Two new documentaries about Abu Ghraib -- Rory Kennedy's Ghosts of Abu Ghraib and Michael Tucker and Petra Epperlein's The Prisoner; or, How I Planned to Kill Tony Blair -- recently hit DVD shelves, and they should be required viewing for all American citizens.

As I recently wrote in Utne Reader ("The Cost of Cruelty"), the films are valuable companion pieces to understanding the context and consequences of U.S. torture. Ghosts provides a chilling, exhaustive account of moral turpitude and misguided authority. Kennedy doesn't only reveal the photos, but those inside the photos, talking about their actions. M.P. Sabrina Harman, the woman who famously gave a thumbs-up in one of the pictures, now looks like a stunned animal as she talks about how the stacking of human beings came to be. And we hear one victim describe life at Abu Ghraib: "We listened as his soul cracked," read the subtitles of one testimony of torture.
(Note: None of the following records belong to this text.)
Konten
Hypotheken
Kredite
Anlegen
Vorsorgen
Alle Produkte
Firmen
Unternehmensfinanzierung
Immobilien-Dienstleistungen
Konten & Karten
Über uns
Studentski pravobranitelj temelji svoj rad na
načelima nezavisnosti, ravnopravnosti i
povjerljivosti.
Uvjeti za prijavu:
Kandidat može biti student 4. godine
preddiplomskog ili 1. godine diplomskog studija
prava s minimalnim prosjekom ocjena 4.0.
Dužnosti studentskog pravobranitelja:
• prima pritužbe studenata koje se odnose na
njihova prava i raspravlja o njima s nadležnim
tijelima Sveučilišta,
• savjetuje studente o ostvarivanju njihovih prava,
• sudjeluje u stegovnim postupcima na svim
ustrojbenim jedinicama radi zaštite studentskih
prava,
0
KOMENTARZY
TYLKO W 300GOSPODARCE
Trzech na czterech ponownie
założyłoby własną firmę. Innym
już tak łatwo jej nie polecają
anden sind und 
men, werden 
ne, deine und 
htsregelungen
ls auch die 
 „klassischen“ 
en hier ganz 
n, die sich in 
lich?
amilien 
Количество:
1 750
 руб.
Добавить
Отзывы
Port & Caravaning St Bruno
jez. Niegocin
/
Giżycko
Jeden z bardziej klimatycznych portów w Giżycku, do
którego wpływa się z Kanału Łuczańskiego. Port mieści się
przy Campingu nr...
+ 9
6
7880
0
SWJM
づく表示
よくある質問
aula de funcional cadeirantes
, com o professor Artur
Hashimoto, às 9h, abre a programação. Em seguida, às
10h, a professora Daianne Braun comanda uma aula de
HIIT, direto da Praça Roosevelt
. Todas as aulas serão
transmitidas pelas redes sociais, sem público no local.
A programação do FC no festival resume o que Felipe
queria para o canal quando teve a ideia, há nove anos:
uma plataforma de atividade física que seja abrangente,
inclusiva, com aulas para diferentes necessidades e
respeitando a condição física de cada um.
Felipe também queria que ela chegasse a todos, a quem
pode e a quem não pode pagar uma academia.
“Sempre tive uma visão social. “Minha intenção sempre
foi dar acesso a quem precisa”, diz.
Likewise, The Prisoner offers a more intimate glimpse into the life of Abu Ghraib's victims -- innocent Iraqi journalist Yunis Khatayer Abbas recounts his disturbing nine months in U.S. custody, where he was accused of plotting to assassinate Tony Blair. To match the ludicrous charge, the filmmakers use comic-book-like animations to illustrate Abbas' ordeal. But, of course, nothing about his ordeal is remotely funny.

These stories from Iraq, Afghanistan and the U.S. military's unlawful and unjust interrogation tactics are only beginning to come out in full force, offering a valuable counterpoint to the White House's "few bad apples" rationalizations. As Taxi to the Dark Side, Alex Gibney's upcoming documentary about the widespread use of torture in the U.S. military, also shows, the psychological horrors of sexual humiliation and sense deprivation go against the basic tenets of the Geneva Convention, and whatever John Yoo or Donald Rumsfeld says about them, they are still illegal torture -- perhaps the worst kind. (Here's a YouTube clip from 24 showing the nefarious wonders of 'sense dep.')

Oscar-winning documentary filmmaker Errol Morris is hard at work on his own Abu Ghraib/Iraq War doc, S.O.P.: Standard Operating Procedure, which is supposed to come out in time to make an impact on the 2008 elections. It would be about time. If torture doesn't work, eliciting wrongful confessions and going against universally recognized principles of human rights, why do 1/3 of American troops still support torture in Iraq, as last month's study on "Battlefield Ethics" by the U.S. Army Medical Command shows? Education is needed, both among the American people and its generals. A few good documentaries may not be enough to change policy, but at least they're a start.